Retype only the lines from the top of the records to the line with "Времена, события, люди", including that line but none of the pictures.
[Opening The input section]
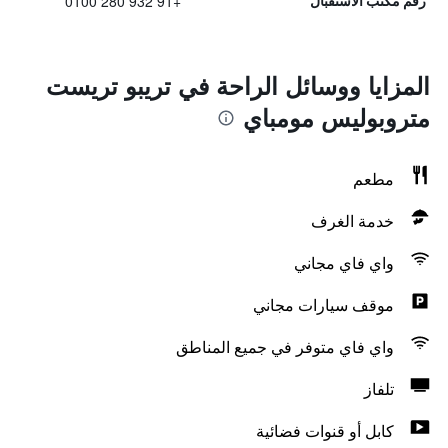
+91 932 280 0100
رقم مكتب الاستقبال
المزايا ووسائل الراحة في تريبو تريست
متروبوليس مومباي
مطعم
خدمة الغرف
واي فاي مجاني
موقف سيارات مجاني
واي فاي متوفر في جميع المناطق
تلفاز
كابل أو قنوات فضائية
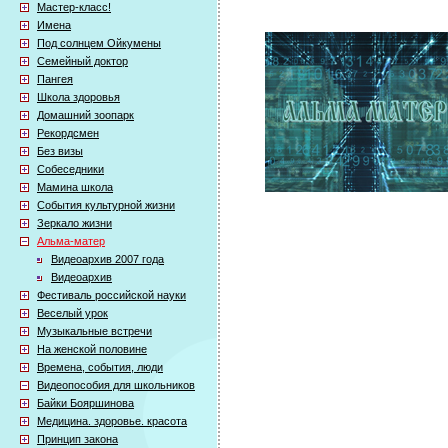
Мастер-класс!
Имена
Под солнцем Ойкумены
Семейный доктор
Пангея
Школа здоровья
Домашний зоопарк
Рекордсмен
Без визы
Собеседники
Мамина школа
События культурной жизни
Зеркало жизни
Альма-матер
Видеоархив 2007 года
Видеоархив
Фестиваль российской науки
Веселый урок
Музыкальные встречи
На женской половине
Времена, события, люди
Видеопособия для школьников
Байки Бояршинова
Медицина. здоровье. красота
Принцип закона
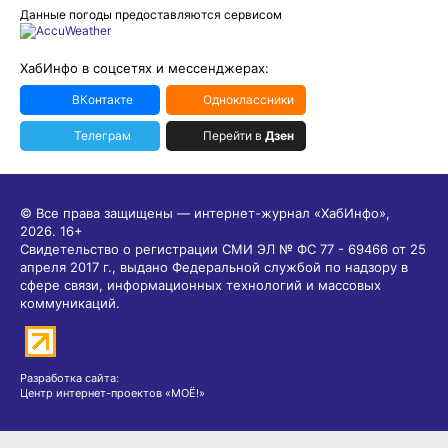
Данные погоды предоставляются сервисом
ХабИнфо в соцсетях и мессенджерах:
ВКонтакте
Одноклассники
Телеграм
Перейти в
Дзен
© Все права защищены — интернет-журнал «ХабИнфо»,
2026.
16+
Свидетельство о регистрации СМИ ЭЛ № ФС 77 - 69466 от 25
апреля 2017 г., выдано Федеральной службой по надзору в
сфере связи, информационных технологий и массовых
коммуникаций.
Разработка сайта:
Центр интернет-проектов «МОЁ!»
[Closing The input section]
Answer:
+91 932 280 0100
رقم مكتب الاستقبال
المزايا ووسائل الراحة في تريبو تريست
متروبوليس مومباي
مطعم
خدمة الغرف
واي فاي مجاني
موقف سيارات مجاني
واي فاي متوفر في جميع المناطق
تلفاز
كابل أو قنوات فضائية
Мастер-класс!
Имена
Под солнцем Ойкумены
Семейный доктор
Пангея
Школа здоровья
Домашний зоопарк
Рекордсмен
Без визы
Собеседники
Мамина школа
События культурной жизни
Зеркало жизни
Альма-матер
Видеоархив 2007 года
Видеоархив
Фестиваль российской науки
Веселый урок
Музыкальные встречи
На женской половине
Времена, события, люди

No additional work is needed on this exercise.